Foreign visitors are subject to a mandatory 5-day quarantine, but they can withdraw from the quarantine after a negative test result.
After vaccinating teachers and de-escalating new cases every day, all schools have reached classroom training at full capacity starting Monday. However, students must take the exams regularly.
The country will also reopen most restaurants, hotels and sports centers from Tuesday. Individuals are allowed to enter these facilities green badges stating that they have been vaccinated or have recovered from COVID-19.
In the Czech Republic, restaurants have reopened to provide services outdoors. Sports centers are working again with some precaution while primary schools are now open. A maximum of 700 people are allowed to gather outdoors.
After the rapid decline in the number of new cases in Bulgaria, most restrictions have now been lifted. However, public transport and indoor places are still mandatory to wear masks.
After shopping centers and gyms reopened in mid-April, nightclubs and casinos have also opened since the beginning of May.
France and Hungary
France eases restrictions on four levels. The ban on intercity travel was lifted on May 3. Restaurants and cafes as well as shops, museums and cinemas reopened on Tuesday. The curfew has been relaxed and will completely end on June 30th.
For tourists from Argentina, Brazil, Chile, South Africa, India, Turkey, Bangladesh, Sri Lanka, Pakistan, Nepal, the United Arab Emirates and Qatar, there is still a mandatory 10-day quarantine.
In Hungary, more than half of the population has been vaccinated, so most restrictions have been gradually lifted.
Vaccinated people can visit restaurants, hotels, zoos, museums, cinemas, libraries, swimming pools, gyms, and attend games at stadiums.
However, the wearing of masks and a midnight curfew continued in the country.
Romania lifted most restrictions on May 15, including the mandatory wearing of masks except for markets, public transport and train stations.
While the open spaces of restaurants and cafes can be used to their full capacity, indoor spaces can function up to 50%. 70 people can attend outdoor weddings, but only 50 people are indoors.

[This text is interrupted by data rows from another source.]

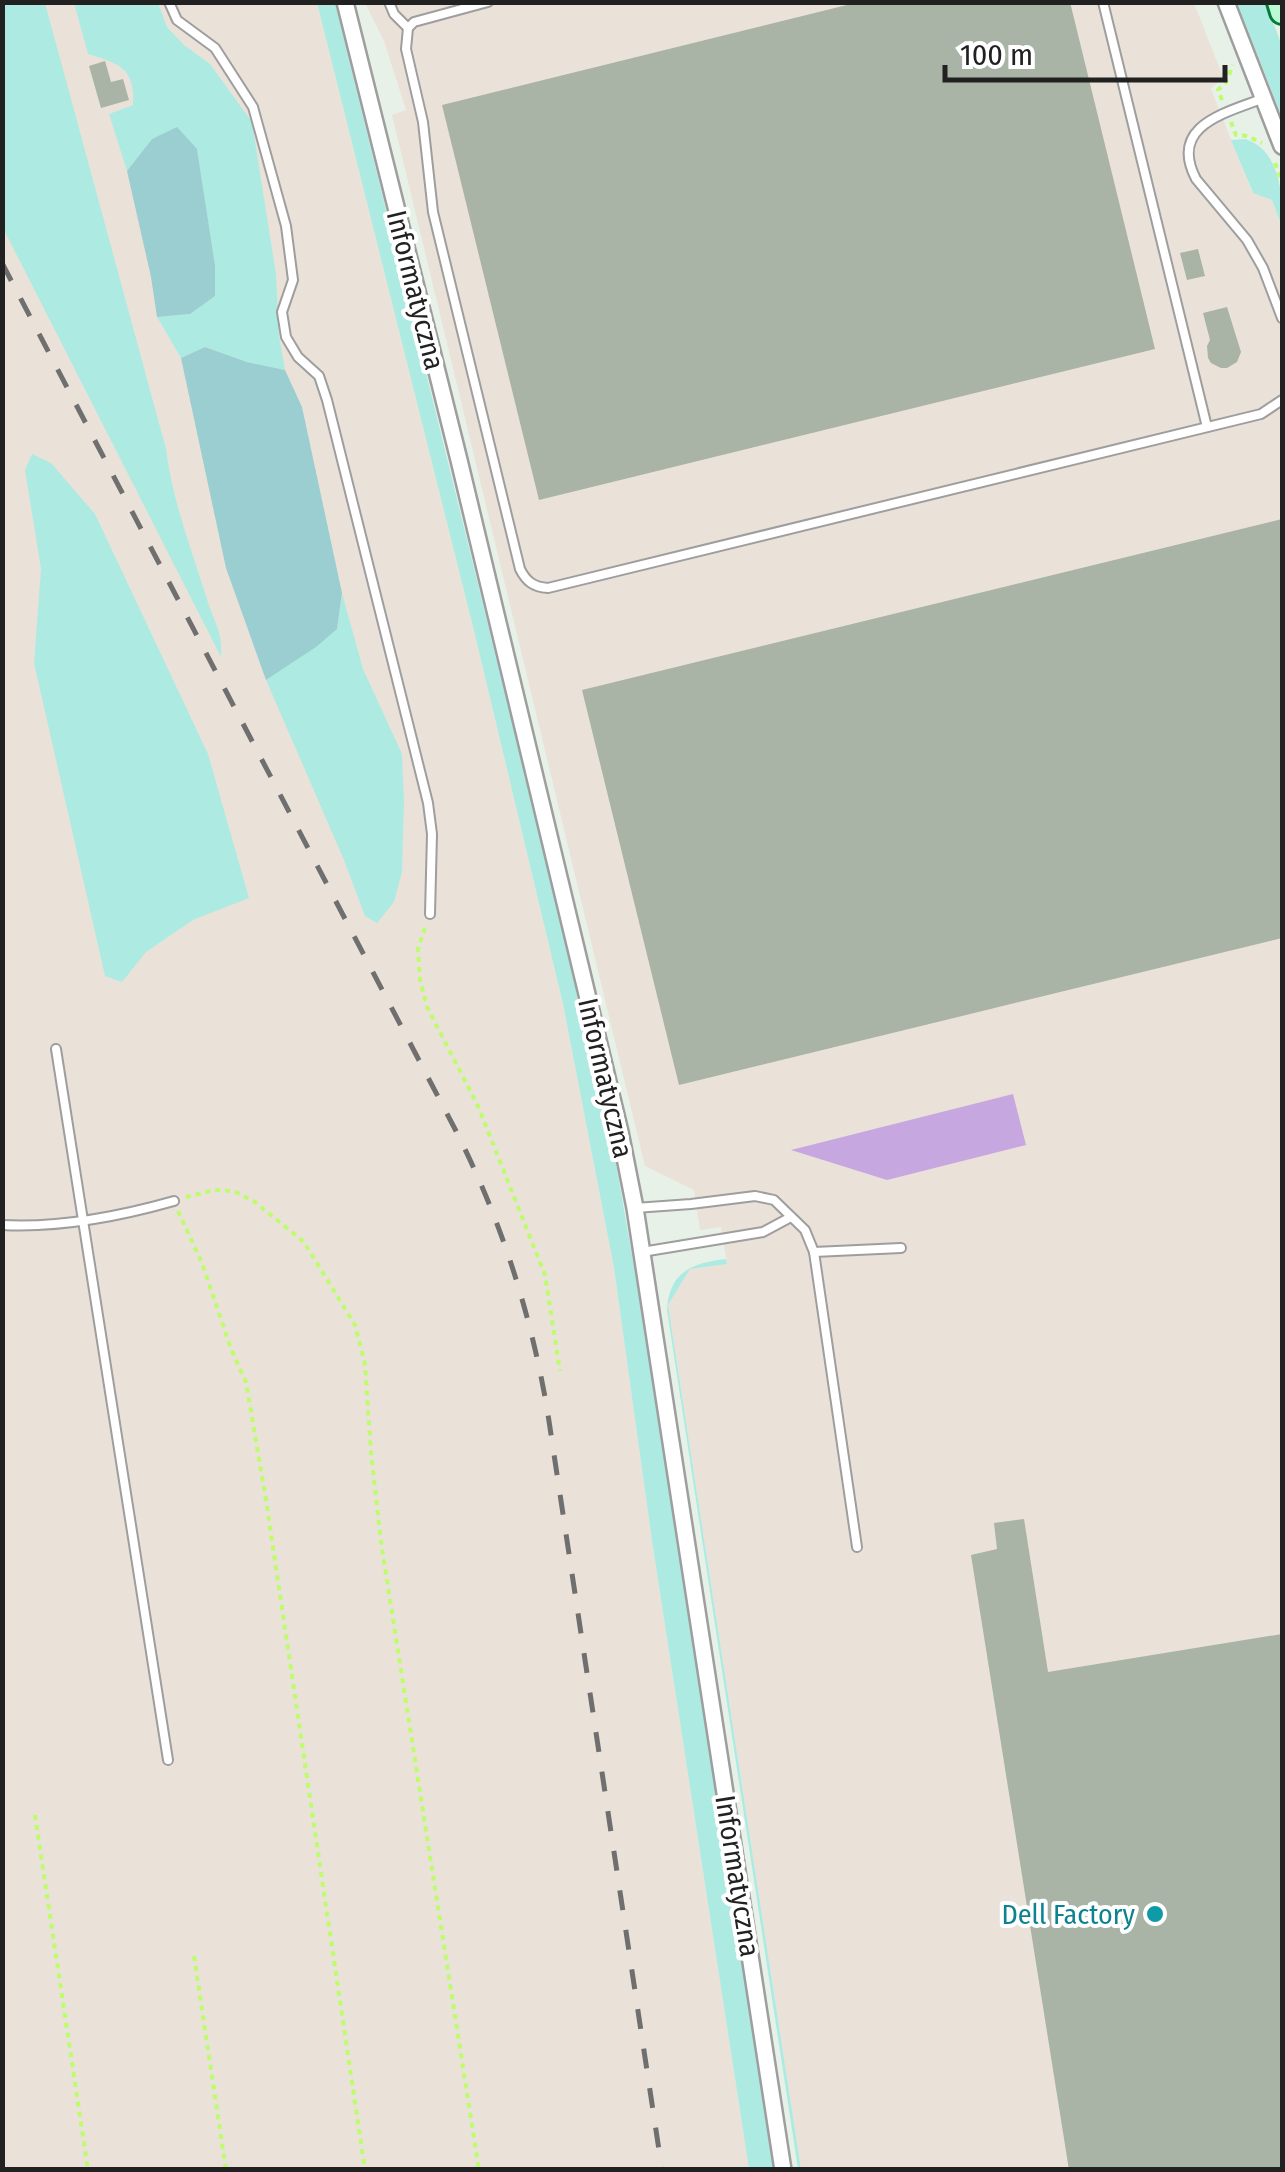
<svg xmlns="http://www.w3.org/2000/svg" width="1285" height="2172" font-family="'Fira Sans Condensed',sans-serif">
  <rect width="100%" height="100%" fill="#e7f1e7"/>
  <g fill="#eae2d9">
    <polygon points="3,3 317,3 475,635 563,1004 614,1268 652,1541 749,2169 3,2170"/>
    <polygon points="365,3 1194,3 1223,77 1211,89 1252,192 1272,200 1282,228 1282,2169 801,2169 668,1305 690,1269 727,1264 721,1227 700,1230 694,1190 645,1166 392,115 406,110 384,41"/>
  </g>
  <g fill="#adebe2">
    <path d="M3 2 45 3 166 449C172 499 191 548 206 596 213 621 223 630 221 657L3 228Z"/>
    <path d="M74 3H158L167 27 184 45 210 64 252 122 276 274 279 336 285 370 247 362 205 347 181 358 157 317 190 314 215 296V264L197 150 152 139 127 171 109 114 133 105C135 68 120 64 88 54Z"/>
    <polygon points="317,3 335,3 539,832 615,1158 643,1318 774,2169 749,2169 652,1541 614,1268 563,1004 475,635"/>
    <polygon points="1237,3 1266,3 1282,46 1282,118"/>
    <path d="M1245 139C1281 150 1283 197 1282 227L1272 200 1253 193 1231 140Z"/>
    <polygon points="32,454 51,463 95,514 208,754 249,898 193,920 146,952 122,982 105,976 34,663 41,569 25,470"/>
    <polygon points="342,593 363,669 402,754 404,800 402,872 394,902 377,923 365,916 344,860 266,680 315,647 337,629"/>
    <path d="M726 1259 727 1264 690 1269 668 1305 801 2169H798L667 1310C669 1271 693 1263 726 1259Z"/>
  </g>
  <g fill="#9bced1">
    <polygon points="177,127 197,149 215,265 215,296 190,314 157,317 151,277 127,171 152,139"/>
    <polygon points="205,347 247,362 285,370 302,407 342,593 337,629 316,647 266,680 226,568 181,358"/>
  </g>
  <polygon fill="#c7a7df" points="1013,1094 1026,1145 887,1180 791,1150"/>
  <g fill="#a9b3a6">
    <polygon points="859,2 1070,2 1155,349 539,500 442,105"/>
    <polygon points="105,61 111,82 123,79 129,100 101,108 89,66"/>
    <polygon points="1198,249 1205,276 1187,280 1180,253"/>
    <polygon points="1227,307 1241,352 1237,362 1227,368 1221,368 1211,363 1208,358 1207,346 1210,340 1203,313"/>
    <polygon points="1282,519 1282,938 679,1085 582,690"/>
    <polygon points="1024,1519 1048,1672 1282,1634 1282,2170 1069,2170 971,1555 997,1549 994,1523"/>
  </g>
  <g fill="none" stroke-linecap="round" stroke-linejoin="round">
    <g stroke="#9e9e9e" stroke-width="12">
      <g id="lane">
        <polyline points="169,2 177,20 215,48 253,107 286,226 293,280 282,312 286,337 298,357 319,376 327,400 428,803 432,834 430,914"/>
        <polyline points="389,2 394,14 408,28"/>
        <path d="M488 2 414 22 408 28 406 49 423 122 433 212 520 569C526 581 533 587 548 588L1261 414 1282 400"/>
        <polyline points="1103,2 1207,427"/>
        <path d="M1264 98C1226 113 1168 125 1196 179L1247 240 1263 268 1282 318"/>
        <polyline points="56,1049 168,1760"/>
        <polyline points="635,1208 691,1204 755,1196 774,1200 805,1230 814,1252 857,1547"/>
        <path d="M2 1225C57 1228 121 1216 174 1201"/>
        <polyline points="642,1252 763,1232 791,1217"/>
        <polyline points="814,1252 901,1248"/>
      </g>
    </g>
    <g stroke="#9e9e9e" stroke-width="20">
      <g id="street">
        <polyline points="345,2 459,460 620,1132 635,1208 783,2170"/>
        <polyline points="1226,2 1282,146"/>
      </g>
    </g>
    <g stroke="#037c39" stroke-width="28">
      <polyline id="secondary" points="1279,2 1282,12"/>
    </g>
    <g stroke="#bcfc6d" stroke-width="4" stroke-dasharray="5 5" stroke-linecap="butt">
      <polyline points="1222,100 1218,90 1226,82 1233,65"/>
      <polyline points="1231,122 1236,135 1247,136 1262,143"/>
      <polyline points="1275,163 1282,182"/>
      <polyline points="425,928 418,949 420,980 427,1007 478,1106 545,1275 560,1371"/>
      <polyline points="186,1197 215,1190 234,1191 255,1202 304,1242 355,1325 365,1364 371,1452 381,1542 479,2170"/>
      <polyline points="178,1211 202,1263 231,1349 246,1382 266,1500 365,2170"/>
      <polyline points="35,1815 88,2170"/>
      <polyline points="194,1956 226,2170"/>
    </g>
    <use href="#lane" stroke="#fff" stroke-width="8"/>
    <use href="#street" stroke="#fff" stroke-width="15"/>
    <use href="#secondary" stroke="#bbfbd4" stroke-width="22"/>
    <path stroke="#6f6f6f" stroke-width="5" stroke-dasharray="20 20" stroke-linecap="butt" d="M2 263 456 1131C501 1220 530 1311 547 1408L662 2170"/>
  </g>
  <circle fill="#0f9aa8" stroke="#fff" stroke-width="4" cx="1155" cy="1914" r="10"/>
  <g text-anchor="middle" stroke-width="8" stroke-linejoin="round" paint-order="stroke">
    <g font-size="28" fill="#212121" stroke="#fff">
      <text transform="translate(416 290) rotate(76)" y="10">Informatyczna</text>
      <text transform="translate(606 1078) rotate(77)" y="10">Informatyczna</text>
      <text transform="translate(738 1876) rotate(81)" y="10">Informatyczna</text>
    </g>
    <g font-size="28" fill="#0d838f" stroke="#fff" text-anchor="end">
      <text x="1135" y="1924">Dell Factory</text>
    </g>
  </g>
  <rect width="1285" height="2172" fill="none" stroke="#212121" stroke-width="10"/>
  <path d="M945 65v15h280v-15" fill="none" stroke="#212121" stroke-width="5"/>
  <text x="960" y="65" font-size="30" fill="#212121" stroke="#ffffff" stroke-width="8" paint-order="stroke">100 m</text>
</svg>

The state does not quarantine arrivals from abroad if they are vaccinated.
Switzerland and the Netherlands
Switzerland plans to gradually lift restrictions from May 31, when restaurants are set to reopen.
Universities will limit face-to-face meetings of up to 50 people.
The government believes that people who have been vaccinated and treated are now immune and therefore quarantine or estuary is not required.
Switzerland continues to keep Turkey on the list of countries with risks. Travelers from Turkey must stay in quarantine for 10 days when visiting Switzerland.
The Netherlands entered the second phase of easing restrictions on Tuesday. Schools of dance, music and arts, parks, theaters and museums will reopen on Wednesday.
Gyms and indoor pools will reopen as long as they accommodate 30 people.
Bosnia has canceled the obligation to wear masks outdoors, while Slovenia has begun teaching in classrooms at high schools and universities. Croatia still restricts attending weddings and funerals, while Serbia wants people to wear masks outdoors where social distancing is not possible.